Intel 11.1 results differ from Intel 10.1

scamicha · ‎06-21-2010

Hello,

I've recently moved a code from Intel 10.1.025 to Intel 11.1.038 and I'm getting different results. I'm assuming that this must be due to different default optimizations. The compiler flags I'm using are

-openmp -O3 -pad -align -fast -shared-intel -r8 -xHost -mcmodel=medium -ipo -convert little_endian

Do any of these do something different in 11.1 vs. 10.1? Also how can I show the OpenMP messages when I compile with 11.1? Thanks!

Ron_Green · ‎06-21-2010

what is included in -fast varies by version. Get rid of it, you have all the other options you need.

With 11.1, you need -openmp-report1 to get the regions successfully parallelized. In 11.1 the default is -openmp-report0 (no information) whereas in 10.1 it was on "1" by default.

If your goal is to get the same numbers on 10.1 as 11.1, try -fp-model precise on both 10.1 and 11.1. Internally, there are a lot of differences in the optimizer between 10.1 and 11.1.

ron

TimP · ‎06-21-2010

No, those options should have the same meaning, except that now you would set
-ooenmp-report1 -vec-report1
to get the same reports which were default in 10.1. Or, you could turn on -opt-report.
There's a slight possibility, since you choose aggressive optimizations, that something comes out different. I normally use -assume protect_parens -prec-div -prec-sqrt to avoid excessively aggressive optimization. Those are included in -fp-model precise, so basically I am saying the same as Ron.
As Ron said, it's probably advisable to avoid redundant options by removing -fast.

scamicha · ‎06-21-2010

I had not been compiling the code using -fp-model precise under 10.1 so I guess it was using the default of fast=1? Using -fp-model precise with 11.1 the code doesn't blow up but the results still differ by ~5% per timestep. Since typical simulations are 1M timesteps this is too large. I'm going to re-run the 10.1 version with -fp-model precise to see if I get the same ~5% difference. Another issue could be that since I'm running on Westmere the 11.1 should be using sse4.2 with -xHost, correct? While under 10.1 this isn't available. I'm unclear as to the effect this could have though...

TimP · ‎06-21-2010

That's an interesting point, what happens if you set -xHost on a processor which is not known to that version of the compiler.
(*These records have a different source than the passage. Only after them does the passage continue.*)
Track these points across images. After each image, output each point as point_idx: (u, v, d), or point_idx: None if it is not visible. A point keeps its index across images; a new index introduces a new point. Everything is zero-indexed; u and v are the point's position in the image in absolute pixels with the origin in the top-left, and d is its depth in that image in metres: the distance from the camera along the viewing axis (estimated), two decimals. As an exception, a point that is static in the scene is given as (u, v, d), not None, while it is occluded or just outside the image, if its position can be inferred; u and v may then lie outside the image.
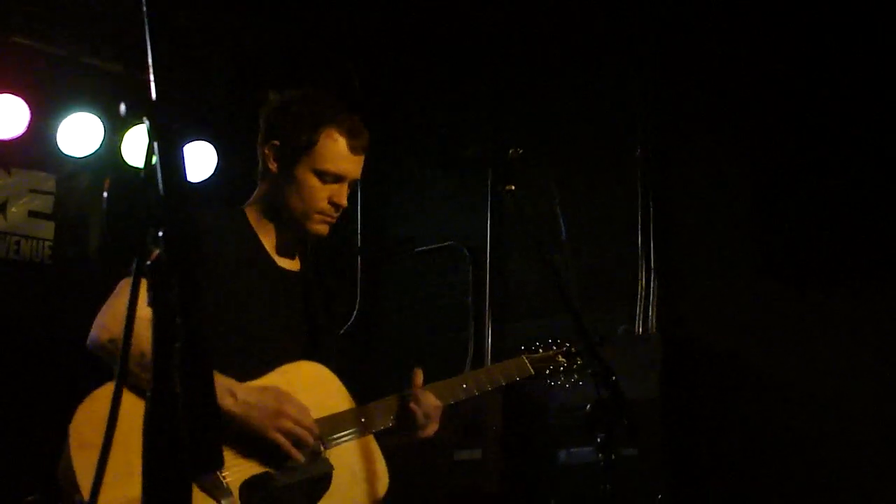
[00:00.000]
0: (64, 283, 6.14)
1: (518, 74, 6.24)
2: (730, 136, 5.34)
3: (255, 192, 3.26)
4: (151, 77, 1.55)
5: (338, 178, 3.16)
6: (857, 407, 4.73)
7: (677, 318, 5.36)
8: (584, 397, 3.27)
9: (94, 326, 2.87)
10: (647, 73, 5.67)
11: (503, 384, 3.41)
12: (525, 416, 5.19)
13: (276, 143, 3.19)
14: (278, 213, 3.19)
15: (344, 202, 3.17)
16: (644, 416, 4.63)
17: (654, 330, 5.36)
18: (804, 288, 4.98)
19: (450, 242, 6.41)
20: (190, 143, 6.21)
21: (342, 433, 3.03)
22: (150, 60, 1.59)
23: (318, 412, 2.99)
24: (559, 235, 5.16)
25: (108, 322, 2.83)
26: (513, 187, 3.10)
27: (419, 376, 3.21)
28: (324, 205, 3.15)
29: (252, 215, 3.21)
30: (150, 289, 1.51)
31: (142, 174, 1.56)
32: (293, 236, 3.23)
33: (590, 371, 3.06)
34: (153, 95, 1.56)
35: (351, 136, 3.18)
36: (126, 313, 2.69)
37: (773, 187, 5.08)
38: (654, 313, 5.40)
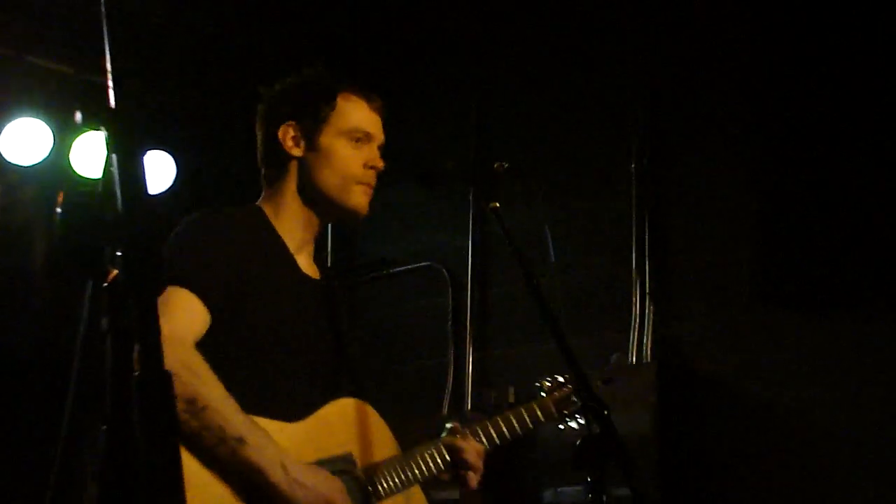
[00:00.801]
0: (3, 297, 6.13)
1: (503, 83, 6.27)
2: (730, 150, 5.37)
3: (269, 189, 3.21)
4: (109, 82, 1.54)
5: (368, 136, 3.17)
6: (866, 441, 4.76)
7: (674, 345, 5.38)
8: (572, 432, 3.27)
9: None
10: (641, 80, 5.71)
11: (531, 428, 3.41)
12: (508, 451, 5.18)
13: (292, 122, 3.17)
14: (309, 199, 3.15)
15: (380, 164, 3.16)
16: (638, 453, 4.64)
17: (649, 359, 5.37)
18: (810, 314, 5.01)
19: (428, 263, 6.41)
20: (147, 153, 6.19)
21: (389, 482, 3.05)
22: (107, 63, 1.58)
23: (366, 458, 3.02)
24: (547, 256, 5.16)
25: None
26: (497, 204, 3.10)
27: (457, 426, 3.24)
28: (360, 170, 3.14)
29: (270, 212, 3.16)
30: (105, 313, 1.50)
31: (98, 187, 1.55)
32: (316, 233, 3.21)
33: (580, 403, 3.07)
34: (111, 102, 1.55)
35: (367, 96, 3.22)
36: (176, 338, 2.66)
37: (777, 204, 5.10)
38: (649, 340, 5.42)
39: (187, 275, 2.82)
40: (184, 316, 2.79)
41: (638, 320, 5.48)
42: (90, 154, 5.88)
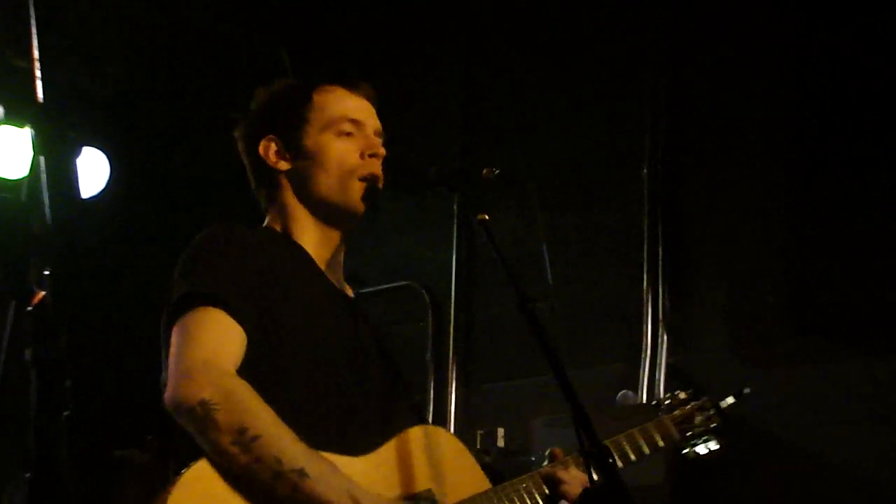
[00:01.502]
0: None
1: (493, 75, 6.29)
2: (760, 152, 5.40)
3: (271, 210, 3.26)
4: (37, 73, 1.54)
5: (357, 125, 3.21)
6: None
7: (690, 381, 5.40)
8: (698, 458, 3.33)
9: (177, 378, 2.75)
10: (655, 70, 5.74)
11: (647, 453, 3.45)
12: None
13: (272, 135, 3.23)
14: (314, 210, 3.19)
15: (381, 150, 3.20)
16: (648, 506, 4.66)
17: (662, 396, 5.39)
18: (847, 345, 5.04)
19: (405, 283, 6.43)
20: (80, 153, 6.18)
21: None
22: (35, 52, 1.58)
23: (450, 494, 3.03)
24: (544, 276, 5.18)
25: (197, 375, 2.74)
26: (486, 216, 3.11)
27: (558, 451, 3.26)
28: (357, 162, 3.17)
29: (288, 230, 3.20)
30: (32, 341, 1.51)
31: (22, 192, 1.55)
32: (338, 246, 3.25)
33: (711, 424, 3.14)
34: (39, 96, 1.55)
35: (349, 84, 3.28)
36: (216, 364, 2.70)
37: (813, 217, 5.13)
38: (662, 375, 5.44)
39: (217, 292, 2.84)
40: (219, 339, 2.82)
41: (649, 351, 5.50)
42: (14, 154, 5.85)
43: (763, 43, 5.43)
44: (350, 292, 3.30)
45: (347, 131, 3.20)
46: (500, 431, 5.67)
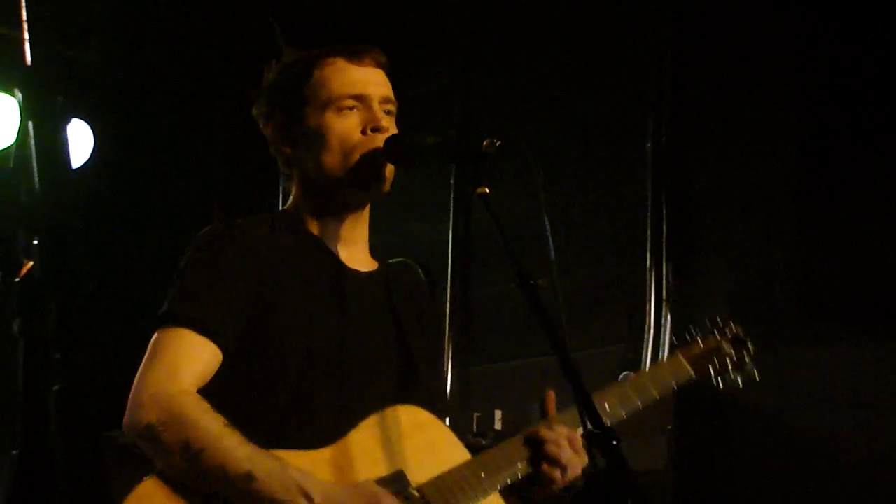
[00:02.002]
0: None
1: (493, 42, 6.27)
2: (768, 127, 5.40)
3: (291, 196, 3.33)
4: (26, 36, 1.54)
5: (358, 99, 3.21)
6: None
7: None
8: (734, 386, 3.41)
9: (129, 406, 2.83)
10: (660, 38, 5.72)
11: (657, 398, 3.44)
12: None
13: (278, 117, 3.27)
14: (323, 189, 3.21)
15: (384, 123, 3.19)
16: (652, 490, 4.66)
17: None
18: (857, 327, 5.04)
19: (401, 260, 6.42)
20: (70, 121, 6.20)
21: (459, 496, 3.03)
22: (23, 14, 1.58)
23: (424, 473, 3.02)
24: (546, 253, 5.16)
25: (146, 400, 2.82)
26: (486, 190, 3.11)
27: (552, 399, 3.23)
28: (359, 137, 3.17)
29: (298, 212, 3.25)
30: (19, 313, 1.51)
31: (10, 160, 1.55)
32: (353, 221, 3.26)
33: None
34: (28, 59, 1.55)
35: (351, 53, 3.26)
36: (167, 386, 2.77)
37: (822, 196, 5.13)
38: (666, 356, 5.44)
39: (189, 309, 2.92)
40: (179, 360, 2.87)
41: (653, 331, 5.51)
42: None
43: (771, 16, 5.41)
44: (371, 267, 3.29)
45: (349, 106, 3.19)
46: (498, 414, 5.66)
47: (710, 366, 3.62)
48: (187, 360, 2.88)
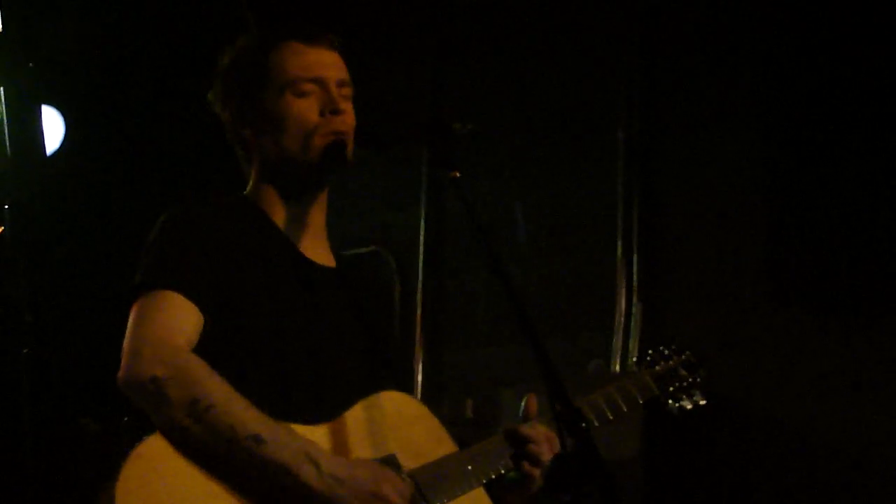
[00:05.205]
0: None
1: (465, 27, 6.26)
2: (738, 117, 5.41)
3: (250, 176, 3.31)
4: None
5: (316, 81, 3.21)
6: (880, 464, 4.83)
7: (672, 342, 5.42)
8: (683, 413, 3.45)
9: (127, 357, 2.83)
10: (632, 27, 5.73)
11: (625, 411, 3.47)
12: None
13: (235, 100, 3.28)
14: (282, 173, 3.22)
15: (341, 106, 3.20)
16: (621, 476, 4.67)
17: (636, 367, 5.41)
18: (823, 317, 5.07)
19: (372, 248, 6.41)
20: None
21: (444, 486, 3.05)
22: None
23: (413, 459, 3.04)
24: (517, 235, 5.19)
25: (147, 353, 2.81)
26: (457, 174, 3.11)
27: (533, 402, 3.25)
28: (317, 119, 3.18)
29: (256, 198, 3.26)
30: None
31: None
32: (313, 211, 3.27)
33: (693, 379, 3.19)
34: (-1, 26, 1.55)
35: (307, 36, 3.27)
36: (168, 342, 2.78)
37: (790, 188, 5.15)
38: (636, 345, 5.46)
39: (171, 275, 2.92)
40: (170, 319, 2.88)
41: (623, 321, 5.52)
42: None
43: (740, 9, 5.43)
44: (327, 258, 3.31)
45: (307, 90, 3.21)
46: (468, 402, 5.67)
47: (669, 388, 3.66)
48: (178, 320, 2.89)
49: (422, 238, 6.21)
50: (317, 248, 3.28)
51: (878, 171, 4.94)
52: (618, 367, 5.43)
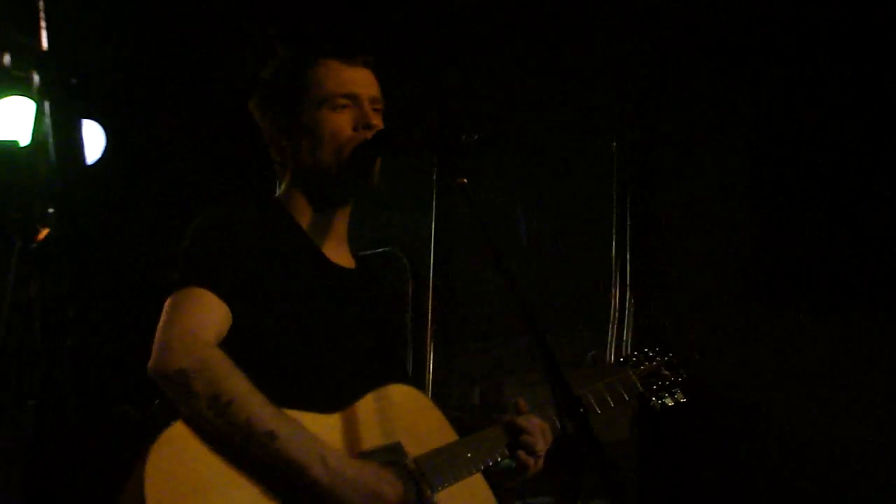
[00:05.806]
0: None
1: (472, 46, 6.26)
2: (729, 123, 5.40)
3: (282, 182, 3.34)
4: (42, 21, 1.54)
5: (350, 98, 3.24)
6: (863, 448, 4.82)
7: (657, 343, 5.42)
8: (666, 409, 3.50)
9: (158, 349, 2.86)
10: (630, 39, 5.72)
11: (612, 406, 3.51)
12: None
13: (274, 110, 3.30)
14: (314, 182, 3.25)
15: (374, 121, 3.23)
16: (616, 460, 4.68)
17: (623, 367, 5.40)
18: (810, 312, 5.06)
19: (385, 249, 6.42)
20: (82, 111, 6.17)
21: (446, 472, 3.07)
22: (40, 3, 1.58)
23: (417, 447, 3.06)
24: (519, 240, 5.19)
25: (177, 345, 2.84)
26: (464, 181, 3.12)
27: (523, 403, 3.29)
28: (350, 133, 3.20)
29: (286, 203, 3.27)
30: (36, 275, 1.52)
31: (29, 139, 1.55)
32: (337, 217, 3.30)
33: (675, 378, 3.21)
34: (44, 43, 1.55)
35: (343, 54, 3.30)
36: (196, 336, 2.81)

If you were running the ia32 compiler, and defaulted to no SSE code (-mia32 for 11.1), that could explain differences.

Izaak_Beekman · ‎06-21-2010

Keep in mind if the code is parallel data reduction steps can often cause differences from run to run, although 5% seems too high for that. [e.g. floating point addition is not associative: a + (b + c) /= (a + b) + c. So certain nodes or processing elements will finish at different times from run to run depending on system load etc. causing the reduction operations to occur in different orders, and hence the answers to differ.]

scamicha · ‎06-21-2010

I've run this code on several different platforms IA64, EMT64 and several different fabrics and not seen variations of this magnitude. It seems directly linked to whatever the -openmp switch is doing. I tried compiling in serial without the -openmp switch under 11.1 and get the same results as 10.1 with -openmp. When using -openmp and -assume protect_parens -prec-div -prec-sqrt I get the ~5%-10% difference. So what is different between the way the 10.1 compiler parallelizes OpenMP loops and the way 11.1 does?

TimP · ‎06-21-2010

If you do have sum reduction, -fp-model source and the like would stop the compiler from making vector reductions per thread before combining sums under OpenMP reduction. I would think the vector sum reduction would normally improve accuracy. If you have threaded sum reduction (not local to each thread) without declaring it correctly under OpenMP, there's no guarantee of correct results with either compiler.

scamicha · ‎06-21-2010

The loop(s) which cause the dramatic error are in fact reduction loops and the bad variable are the reduction variables. However, adding -fp-model precise or some combination of -prec-div -prec-sqrt and -assume protect_parens fix this and leave the ~5%-10% error. At this point I'm not so much concerned whether I've declared the reduction clauses correctly or not, but rather that the compiler does something different from one version to another. The fact that the 11.1 serial code has the same output (to the 13th decimal place) as the threaded 10.1 code coupled with the fact that extensive test cases with analytical results have been performed with Intel 10.1 leads me to believe that the physically accurate numbers are the 10.1 numbers. It could be that these ~5%-10% differences don't make much of a physical difference overall but that would require a 3 month test run to confirm, and I'd rather avoid that.

scamicha · ‎06-21-2010

I tried compiling with -openmp-link static but recieve relocation errors. I see that the default is dynamic in 11.1 but can't find the option or default in 10.1 does anyone happen to know what it is?

TimP · ‎06-21-2010

10.1 included the choice of dynamic or static OpenMP library under -static-intel.